_DATA EXTRACT_
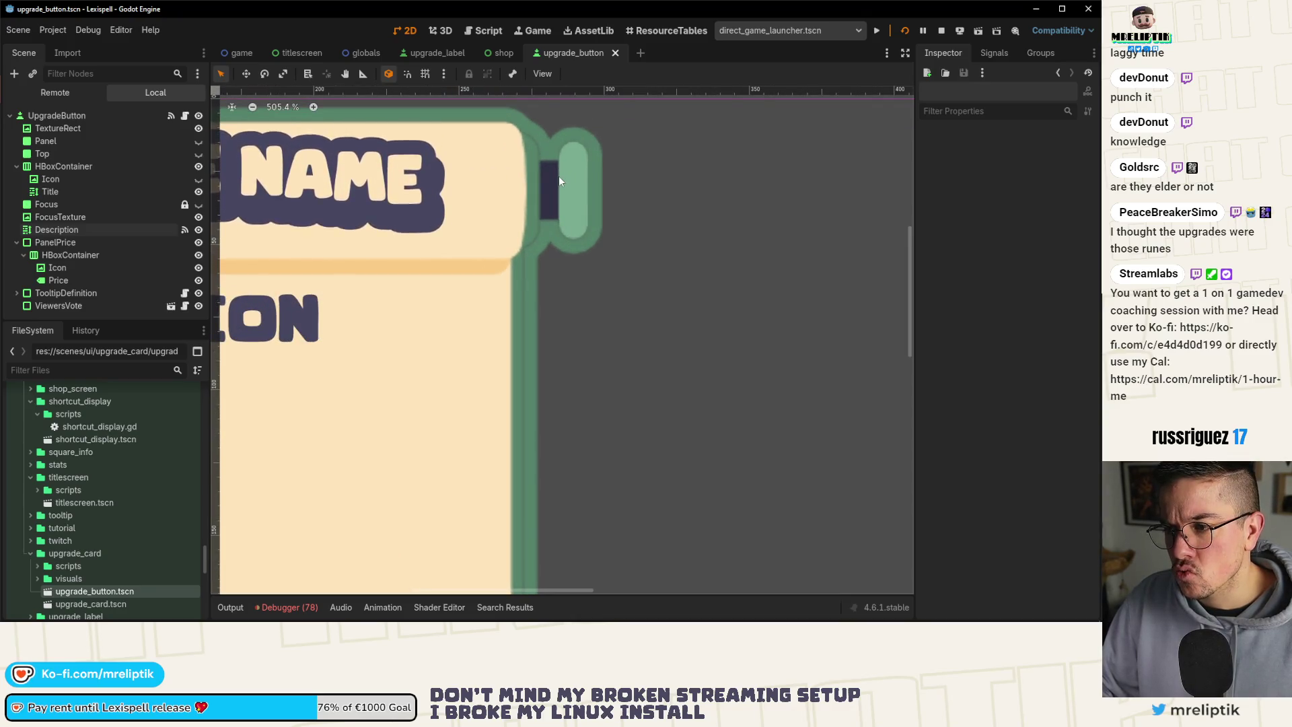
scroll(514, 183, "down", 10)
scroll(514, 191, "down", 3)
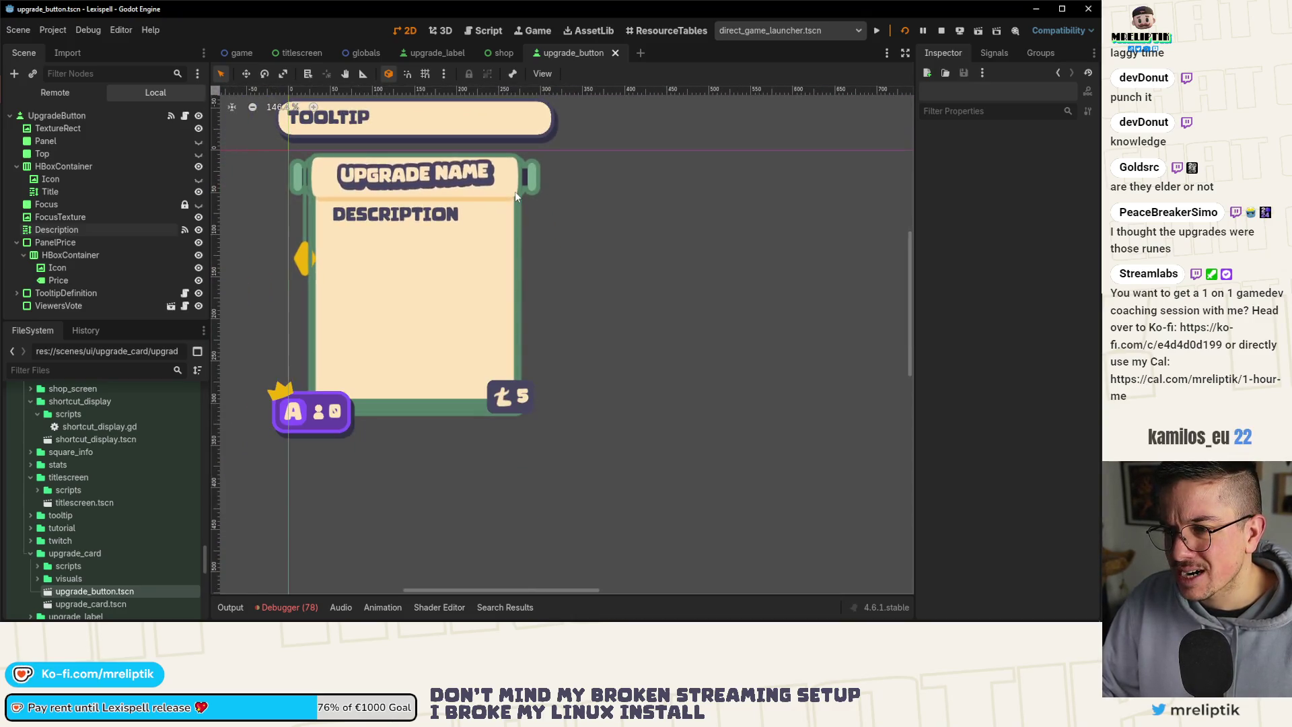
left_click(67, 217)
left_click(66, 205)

_GOAL OF THE EXERCISE_
Strip out the pictures and reproduce the remaining material above exactly.

_RESULT FOR THIS EXERCISE_
scroll(514, 183, "down", 10)
scroll(514, 191, "down", 3)
left_click(67, 217)
left_click(66, 205)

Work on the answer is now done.